Undergrads try much harder to get general information, such as their usage of internet search engines. I can say this back in my uni days, that searching for something could be quite time consuming. Whereas seasoned researchers usually know where to look for information. The point is that with the range of search engines available, users have a large choice about how they get their information.

One thing that I can say as an ex-student, is that the majority of us would use Google as the preferred search engine for information. In fact, I still do. The simple reason why they still use the online catalogue is that, for this information type, they don’t have an available alternative, as internet search engines usually don’t cover the so called ‘deep’ or ‘invisible’ web. In any area where students think that they can find information, especially when they are looking for documents and full text, general search engines are even now much more popular than databases that have been made available through libraries. We students like to make it easy for ourselves, and by using Google to do the searching for us as it’s so useful and quick. Just as users like the ease of phrasing and submitting a search query, they also like the flexible and responsive display of result sets. Superior performance and the size of internet search indexes are most impressive to them.

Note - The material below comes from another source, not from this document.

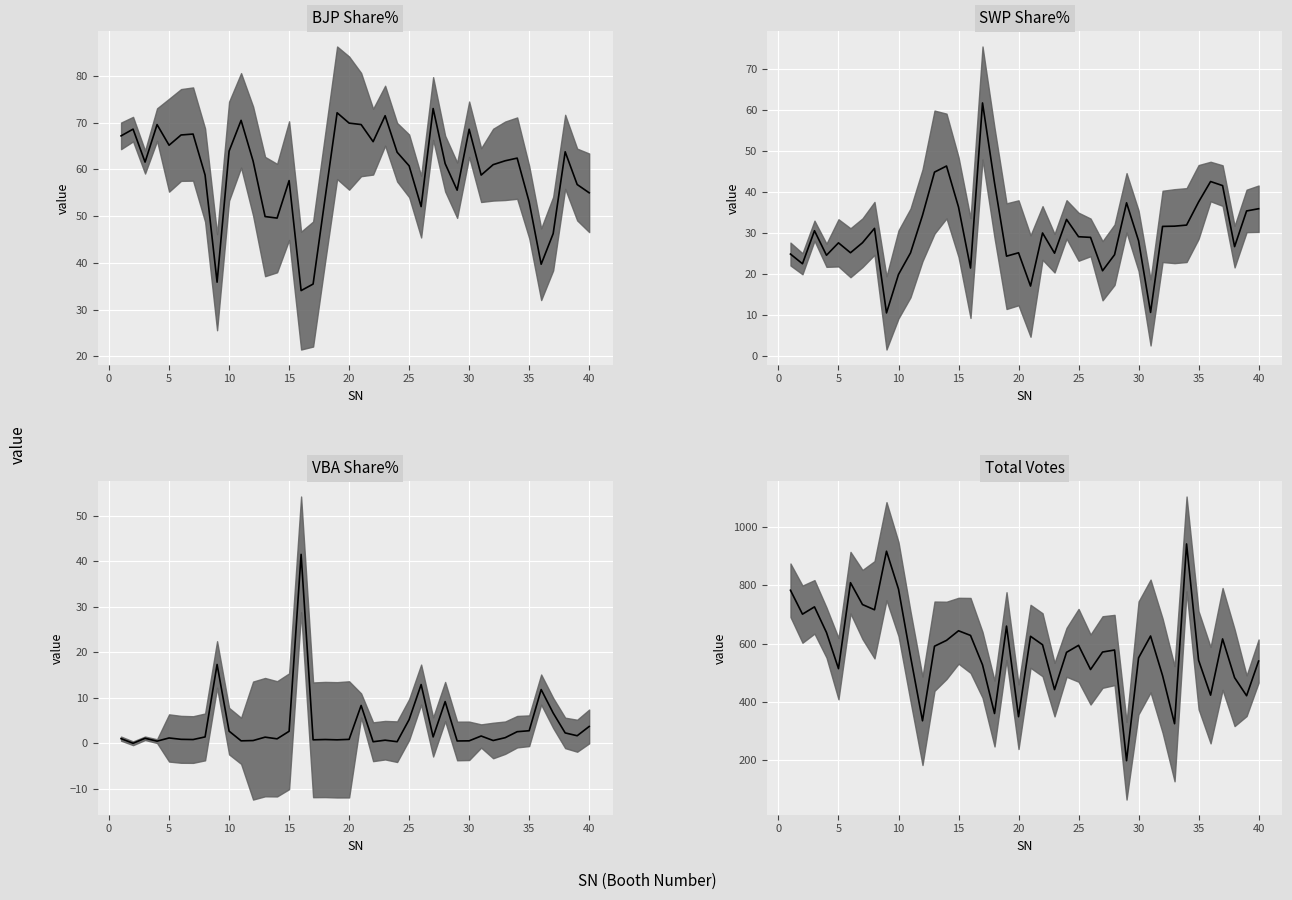

Is it true that the value at 40 is 129?

False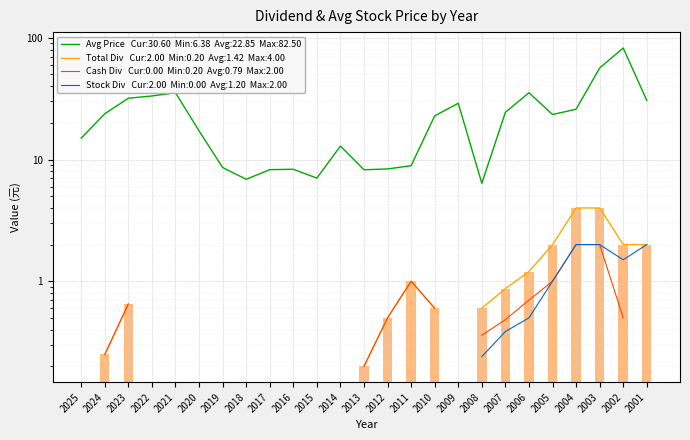

Are the bars grouped side by side (vs. stacked)?

Yes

Q: Challenges and Limitations?

Despite their usefulness, there can be some challenges that digital libraries currently face.

Coverage of data formats, full text search

Most systems focus solely on the search of metadata (bibliographic fields, keywords, abstracts). The cross-search of full text has only recently been introduced and is often restricted to a very limited range of data formats (primarily “html” and “txt”).

Coverage of Content types

Digital libraries largely integrate online library catalogues and databases with some full text repositories (e-journals). Freely available academic online content as described above is usually not covered by library portals. If they are selected at all they are mainly organised as html-link lists or specific databases (subject guides) that record reference metadata about web repositories.

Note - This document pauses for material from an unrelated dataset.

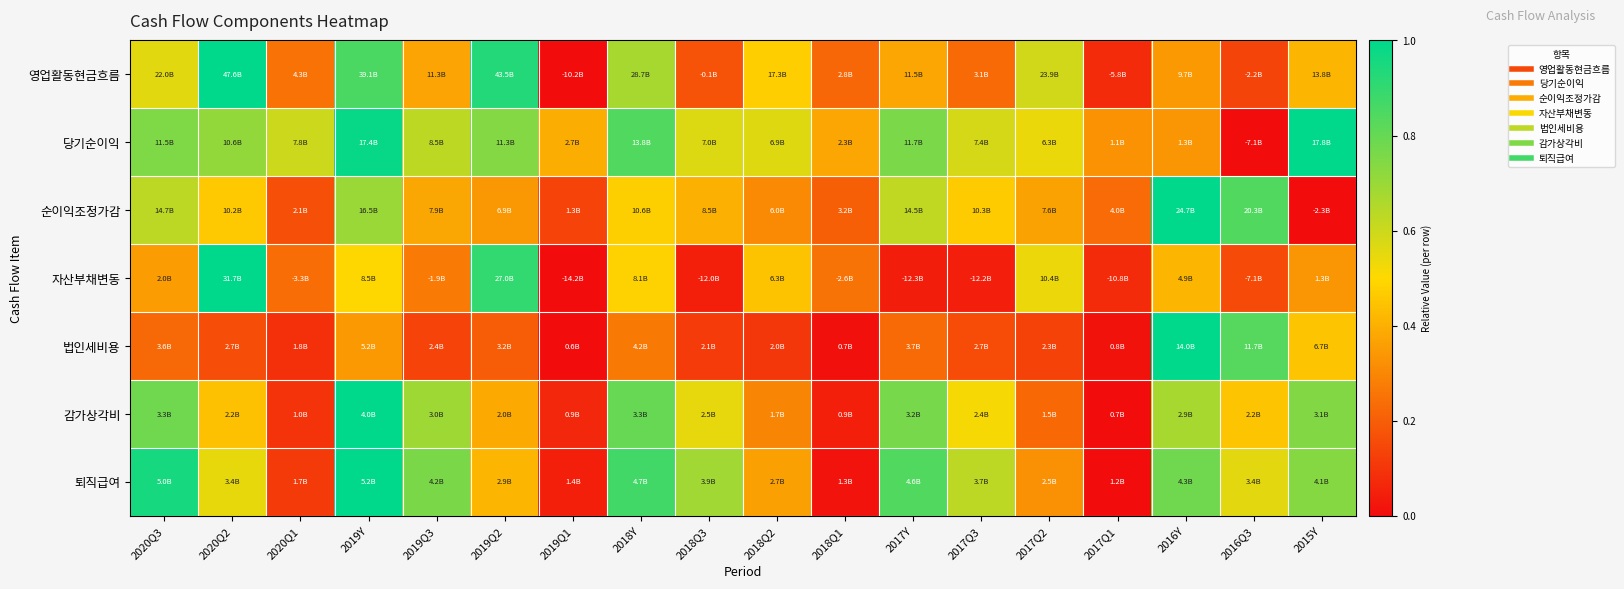

At how many categories does at least one series exceed 0?

18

Beyond online catalogues, databases and e-journals, researchers started to place their pre-prints or post-prints on the websites of faculties and research groups. Comprehensive web servers of scientific congresses include online presentations and papers, large international pre-print servers, often organised by the scientific community, store thousands and hundreds of thousands of documents, and the creation of e-learning objects is gaining increasing popularity.

And libraries? They add to the content that is available online. Today we have seen almost 15 years of digitisation activities, starting in the U.S. and spreading from there to other countries. Hundreds, if not thousands of digital document servers are available today, the majority of them as stand-alone systems. And activities at universities in building institutional repositories have only started. The long term goal is to store the research and e-learning output of each institution on self-controlled document servers. While the building of these repositories especially must be welcomed for strategic reasons (e.g. open access to research data, ensuring long term accessibility) the expected number of additional online hosts requires additional efforts on the search side.

Limited scalability / Information Retrieval performance

The majority of the portal systems rely on the metasearch (broadcast search) principle, i.e. a query is translated into the retrieval language of the target repositories (e.g. catalogues, databases) and sent out to selected repositories. The sequentially incoming responses are aggregated and presented in a joint result list.

The problems resulting from this search principle are well-known: due to the sequential response of the target repositories and in particular due to the dependence on the performance of these repositories we get—with an increasing number of target databases—limited scalability and decreasing performance.